Desde el día de hoy, 28 de diciembre de 2009, celebración de los Santos Inocentes, queda a disposición de todos los seguidores y esporádicos visitantes de Gobernanza de TI una comunidad homónima, creada en la red social profesional LinkedIn.

El nuevo grupo de intercambio y debate, accesible desde aquí, viene a complementar la [i]nformación, [f]ormación y [o]pinión, bases del criterio I-F-O, que rige la actual oferta de esta bitácora, haciéndola más plural y ayudando, sin duda, al enriquecimiento de sus contenidos, tanto a través de la sección ‘Firma invitada‘, como mediante la aportación de argumentos adicionales de reflexión.

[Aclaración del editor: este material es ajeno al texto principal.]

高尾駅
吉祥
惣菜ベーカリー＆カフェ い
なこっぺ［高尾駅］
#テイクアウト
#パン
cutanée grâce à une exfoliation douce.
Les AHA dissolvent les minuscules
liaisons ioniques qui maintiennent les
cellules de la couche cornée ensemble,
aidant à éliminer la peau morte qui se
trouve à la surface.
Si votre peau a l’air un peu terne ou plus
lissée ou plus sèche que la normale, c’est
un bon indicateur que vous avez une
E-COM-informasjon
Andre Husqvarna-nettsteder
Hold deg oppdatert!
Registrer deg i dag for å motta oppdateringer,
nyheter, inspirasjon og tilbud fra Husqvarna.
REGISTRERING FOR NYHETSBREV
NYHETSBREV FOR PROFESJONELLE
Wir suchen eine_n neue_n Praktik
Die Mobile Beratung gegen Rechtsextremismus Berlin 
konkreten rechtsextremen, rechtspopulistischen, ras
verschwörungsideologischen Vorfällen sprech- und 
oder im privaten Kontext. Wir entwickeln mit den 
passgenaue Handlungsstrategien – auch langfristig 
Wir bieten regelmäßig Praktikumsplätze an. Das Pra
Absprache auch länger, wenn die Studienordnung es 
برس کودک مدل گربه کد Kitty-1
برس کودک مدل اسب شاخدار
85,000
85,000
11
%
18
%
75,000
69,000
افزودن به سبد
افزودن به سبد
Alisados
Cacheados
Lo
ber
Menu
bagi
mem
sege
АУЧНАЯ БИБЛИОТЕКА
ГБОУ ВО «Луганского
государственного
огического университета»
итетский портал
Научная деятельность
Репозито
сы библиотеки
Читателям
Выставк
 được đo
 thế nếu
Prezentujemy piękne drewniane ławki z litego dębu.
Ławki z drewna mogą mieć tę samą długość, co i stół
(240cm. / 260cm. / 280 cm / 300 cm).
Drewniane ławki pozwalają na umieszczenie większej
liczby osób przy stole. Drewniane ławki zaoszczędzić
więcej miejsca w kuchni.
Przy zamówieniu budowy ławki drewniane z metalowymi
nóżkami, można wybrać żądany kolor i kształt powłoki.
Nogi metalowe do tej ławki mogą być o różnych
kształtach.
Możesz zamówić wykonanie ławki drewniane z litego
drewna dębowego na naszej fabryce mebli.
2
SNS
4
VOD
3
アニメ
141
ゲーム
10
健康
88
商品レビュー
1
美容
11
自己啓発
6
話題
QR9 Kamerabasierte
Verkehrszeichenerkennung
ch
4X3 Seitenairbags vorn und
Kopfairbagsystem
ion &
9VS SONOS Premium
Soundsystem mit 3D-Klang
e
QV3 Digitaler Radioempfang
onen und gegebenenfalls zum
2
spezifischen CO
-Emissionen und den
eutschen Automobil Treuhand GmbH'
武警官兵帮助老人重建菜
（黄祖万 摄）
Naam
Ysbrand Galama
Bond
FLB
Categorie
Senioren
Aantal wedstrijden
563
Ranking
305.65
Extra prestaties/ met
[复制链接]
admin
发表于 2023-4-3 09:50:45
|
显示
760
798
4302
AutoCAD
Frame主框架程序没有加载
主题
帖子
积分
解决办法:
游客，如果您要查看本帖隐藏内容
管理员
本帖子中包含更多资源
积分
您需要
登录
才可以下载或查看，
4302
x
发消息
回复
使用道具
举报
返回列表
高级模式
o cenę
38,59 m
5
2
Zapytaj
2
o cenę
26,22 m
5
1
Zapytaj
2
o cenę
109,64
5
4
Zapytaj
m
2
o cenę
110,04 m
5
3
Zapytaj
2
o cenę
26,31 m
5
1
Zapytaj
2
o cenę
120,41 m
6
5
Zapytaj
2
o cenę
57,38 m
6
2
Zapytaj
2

Sobre pros, contras y gobierno del uso de estas comunidades

Como apunta el amigo y experto en Arquitecturas de Empresa Serge Thorn, autor, entre otras, de la bitácora ‘Serge Thorn’s IT blog‘, habilitar una comunidad en una red social como LinkedIn abre grandes oportunidades de intercambio de ideas, percepciones y puntos de vista. Sin embargo, él mismo reconoce que esa misma naturaleza social (abierta), carente de control, puede favorecer un uso inapropiado del medio (introducción de correo basura, mensajes de carácter eminentemente publicitario, etc.) que pueden contaminar el espíritu “fundacional” de aquella, haciendo que se pierdan, o se difuminen, el contenido y las noticias de verdadero interés.

Gobernanza de TI ha ponderado esos contrapuestos aspectos y, tras ello, ha decidido crear la nueva comunidad virtual, otorgando un mayor crédito a los beneficios que pueden derivar del intercambio de ideas y experiencias. Haciendo suyo el primer principio general de buen gobierno de la norma ISO/IEC 38500:2008, Gobernanza de TI apela a la responsabilidad, propia y del resto de interesados, en relación al uso que se desea para este nuevo medio de difusión y discusión, habilitado, en esta ocasión, por las tecnologías de la llamada Web 2.0.